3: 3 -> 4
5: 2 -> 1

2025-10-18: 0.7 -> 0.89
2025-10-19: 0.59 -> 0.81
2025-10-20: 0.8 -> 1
════
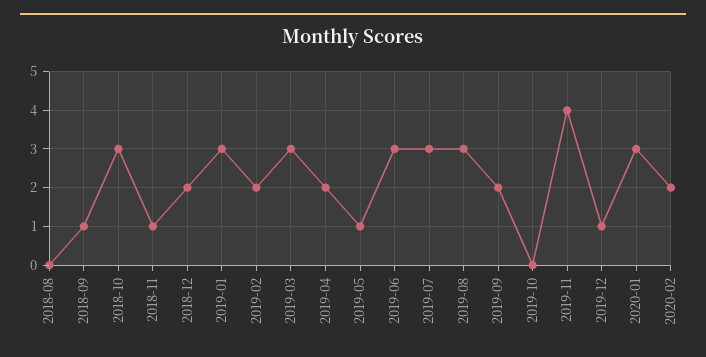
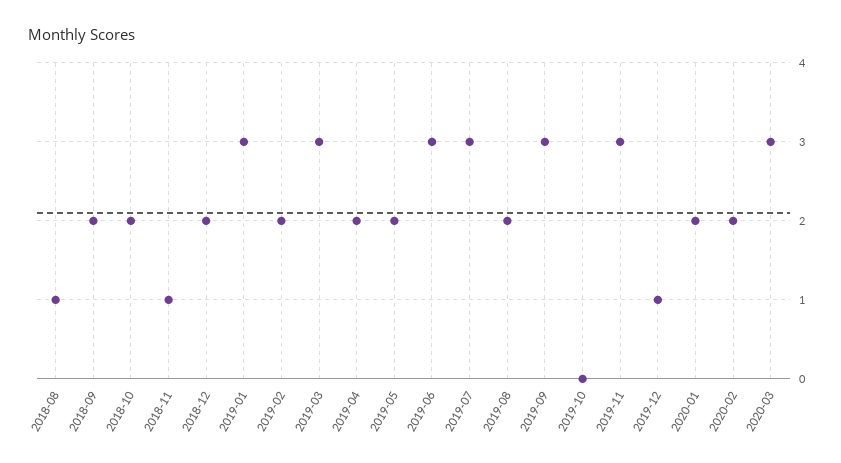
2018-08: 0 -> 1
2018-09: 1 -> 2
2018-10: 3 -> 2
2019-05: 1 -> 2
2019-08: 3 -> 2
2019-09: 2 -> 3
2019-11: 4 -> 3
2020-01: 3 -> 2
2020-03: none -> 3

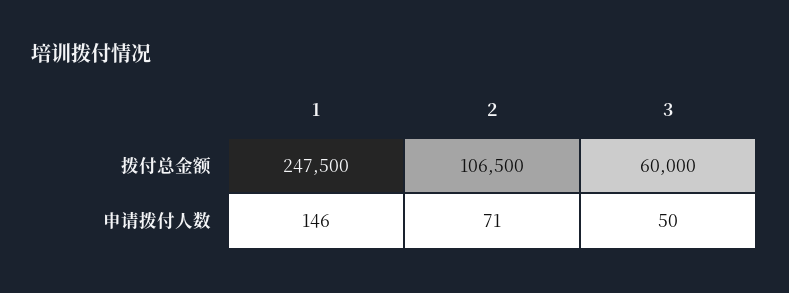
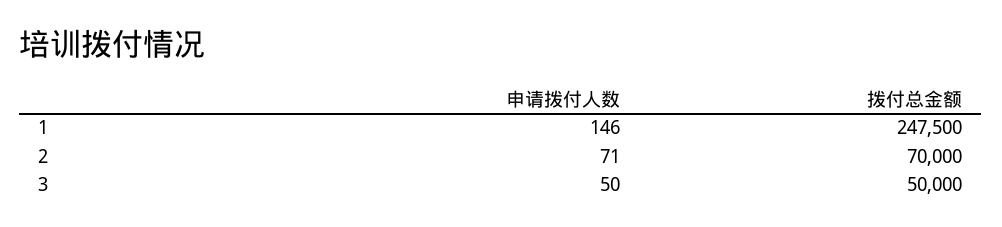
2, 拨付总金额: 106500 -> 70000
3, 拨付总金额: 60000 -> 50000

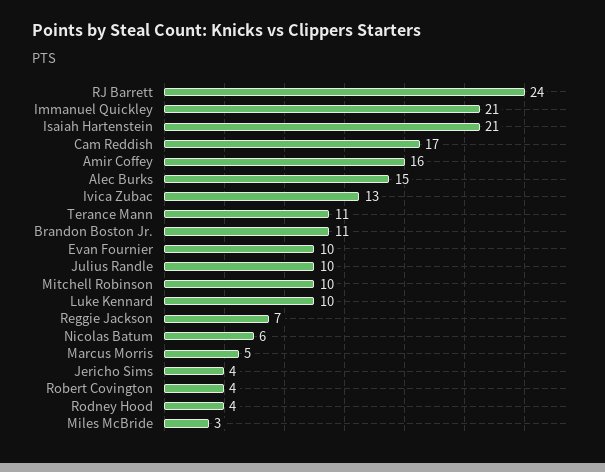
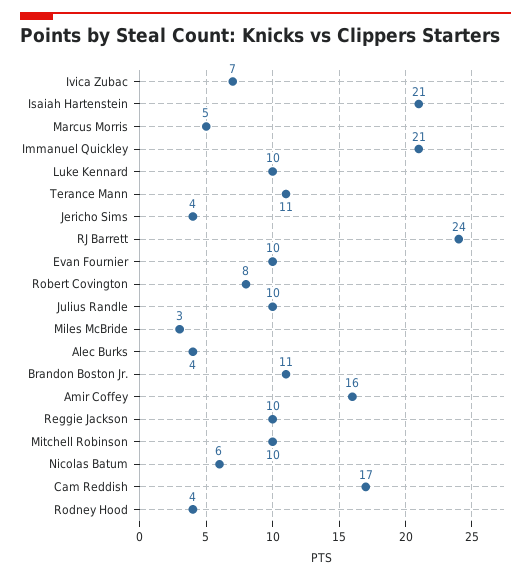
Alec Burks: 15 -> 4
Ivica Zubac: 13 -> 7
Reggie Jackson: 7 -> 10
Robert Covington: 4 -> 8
════
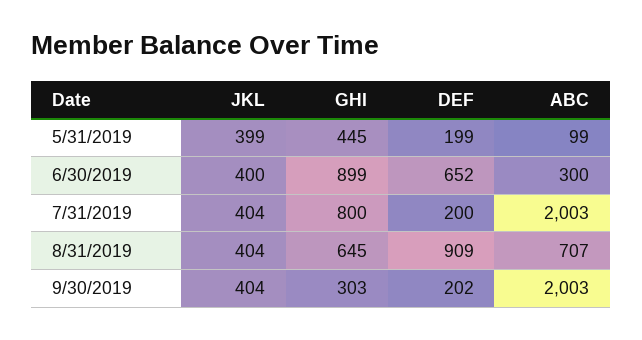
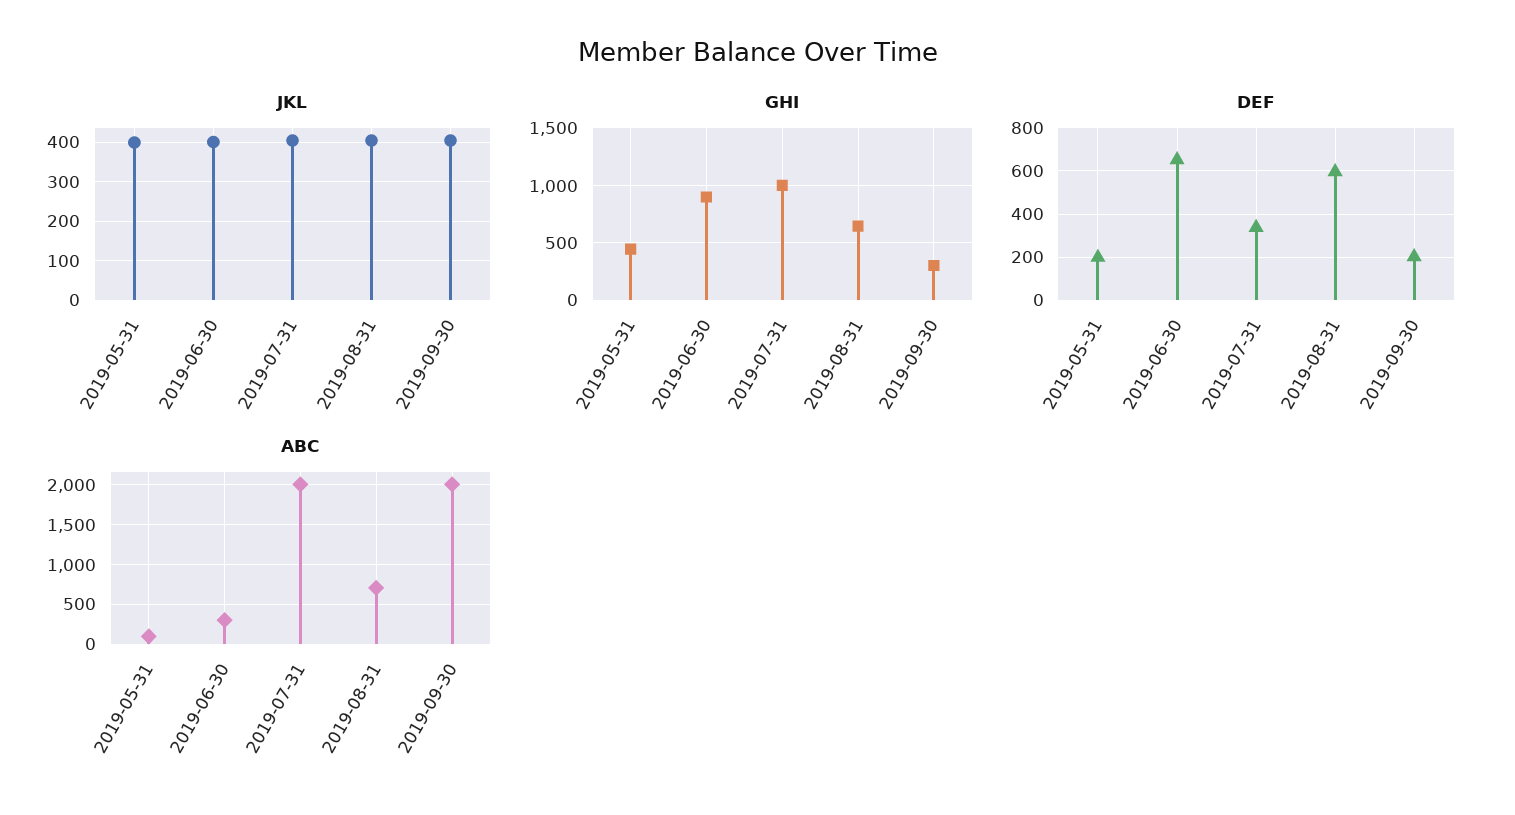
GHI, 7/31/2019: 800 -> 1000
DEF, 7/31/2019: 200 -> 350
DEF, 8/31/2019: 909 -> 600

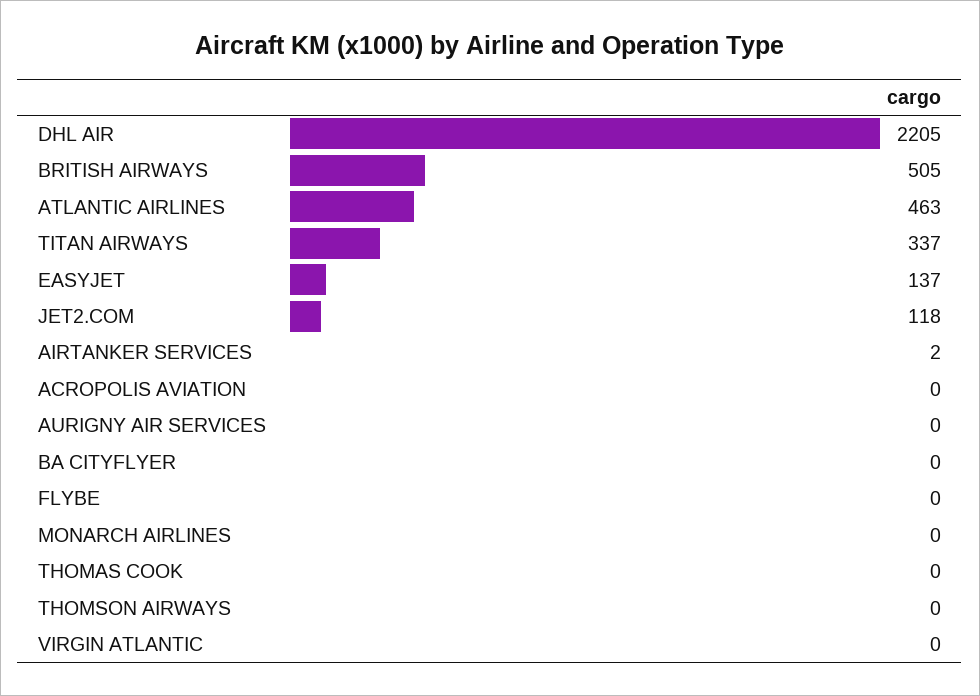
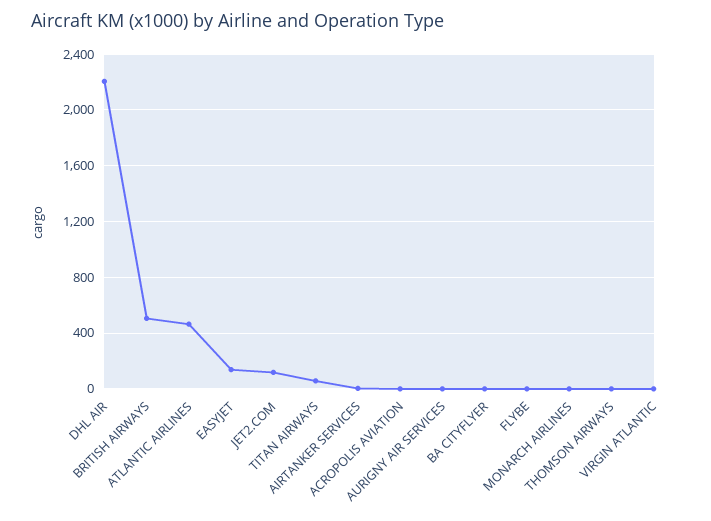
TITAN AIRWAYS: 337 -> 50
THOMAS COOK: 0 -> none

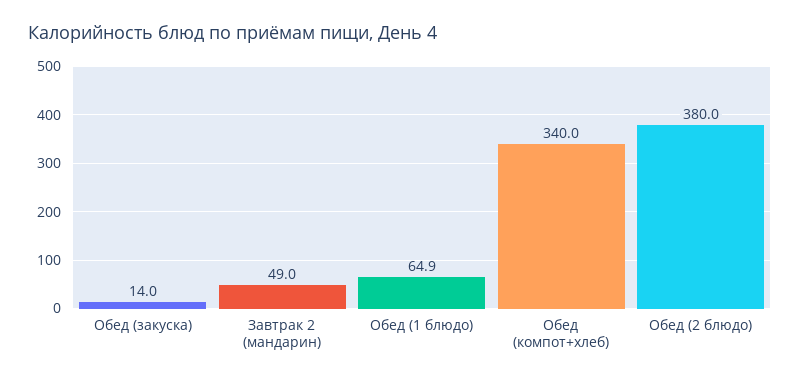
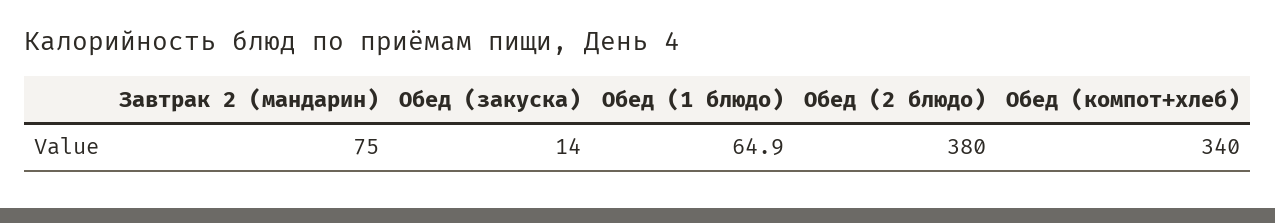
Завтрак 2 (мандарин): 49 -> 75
════
# The problem
Only the number is wanted: how many lines in the entries above contain the word "拨付总金额"?

# Exercise result
2